Mo Korchinski, a Maple Ridge mom and former inmate, was incarcerated at Alouette while the program was running and credits it for inspiring her to reconnect with her own children, who she hadn’t seen for 11 years. The babies, she adds, transformed the atmosphere at Alouette.
“You know what it’s like when you bring a baby into a room,” said Korchinski.
Now reconnected with her family, Korchinski is completing a bachelor’s degree in social work and works with former inmates as a project coordinator with the University of British Columbia’s Unlocking the Gates peer mentor program.
Korchinski says since the Alouette program shut down in 2008, 23 incarcerated mothers have given birth. All 23 babies ended up in foster care.
Their futures are bleak as 60 per cent of children with an incarcerated parent become involved in crime.

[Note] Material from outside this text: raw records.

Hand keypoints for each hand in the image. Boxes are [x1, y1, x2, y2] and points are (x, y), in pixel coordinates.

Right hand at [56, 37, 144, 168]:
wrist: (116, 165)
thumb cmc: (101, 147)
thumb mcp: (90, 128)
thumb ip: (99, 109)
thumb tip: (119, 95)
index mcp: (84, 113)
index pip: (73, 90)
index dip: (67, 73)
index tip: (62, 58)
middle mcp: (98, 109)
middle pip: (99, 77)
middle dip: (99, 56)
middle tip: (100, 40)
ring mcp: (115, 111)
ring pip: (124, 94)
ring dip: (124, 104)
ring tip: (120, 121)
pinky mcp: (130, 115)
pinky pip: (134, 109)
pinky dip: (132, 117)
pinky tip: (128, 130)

“It’s possible 23 children could end up in the same place,” said Korchinski, who is currently helping one mother, released from Alouette a few weeks ago, get her child back.

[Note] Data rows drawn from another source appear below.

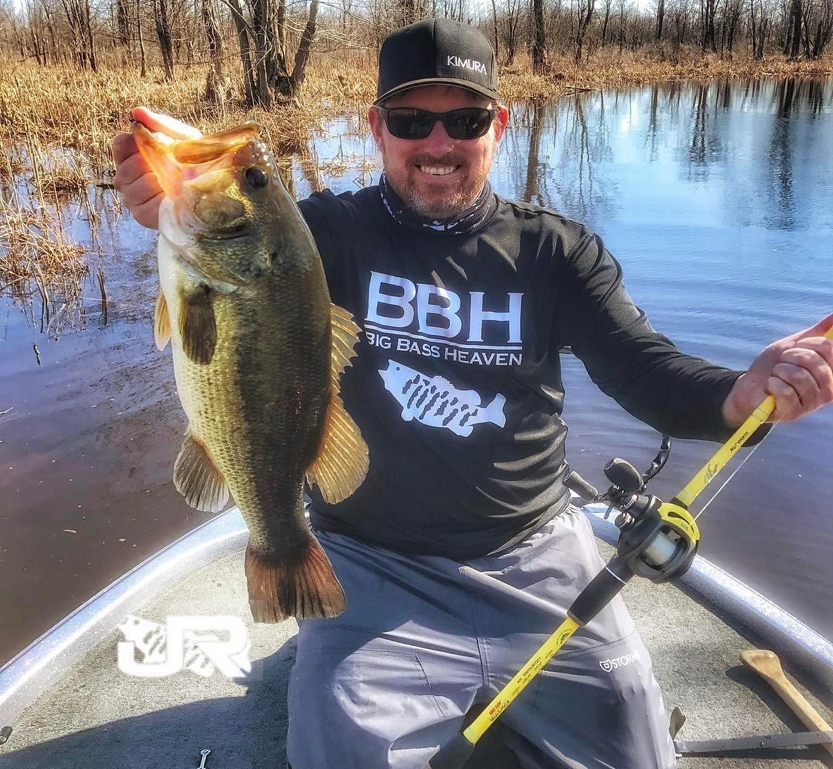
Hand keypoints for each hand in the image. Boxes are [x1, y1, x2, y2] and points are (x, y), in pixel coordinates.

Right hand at [112, 107, 201, 228]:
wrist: (212, 192)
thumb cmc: (194, 163)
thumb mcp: (184, 139)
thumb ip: (161, 124)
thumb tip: (137, 112)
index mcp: (131, 155)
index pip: (121, 144)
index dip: (137, 143)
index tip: (158, 144)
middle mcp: (126, 176)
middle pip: (129, 164)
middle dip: (154, 163)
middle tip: (175, 167)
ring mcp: (131, 196)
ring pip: (135, 182)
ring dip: (160, 180)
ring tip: (177, 182)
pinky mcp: (140, 213)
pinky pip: (143, 200)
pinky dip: (160, 196)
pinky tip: (173, 196)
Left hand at [722, 314, 832, 425]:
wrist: (749, 387)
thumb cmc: (772, 367)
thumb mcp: (792, 345)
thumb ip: (815, 333)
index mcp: (830, 372)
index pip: (829, 348)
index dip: (807, 343)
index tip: (795, 347)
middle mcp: (827, 389)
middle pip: (814, 362)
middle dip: (790, 357)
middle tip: (781, 362)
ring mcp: (811, 403)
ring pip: (799, 377)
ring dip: (779, 371)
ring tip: (775, 375)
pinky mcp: (794, 413)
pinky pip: (786, 392)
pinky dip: (772, 384)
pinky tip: (770, 387)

Korchinski is already in contact with prison staff and hopes they reach out to the wider community.
“Alouette Correctional Centre is part of Maple Ridge and it’s time we embraced the women there and make them part of the community.”
Meanwhile, B.C. Corrections is researching similar programs in other jurisdictions to craft one that’s appropriate for Alouette.
In the meantime, the prison’s current supports for mothers and babies will remain in place. They include steering expectant mothers towards community-based sentences, allowing mothers to have as much contact with their babies as possible, and enhanced visitation plans that could include daily visits.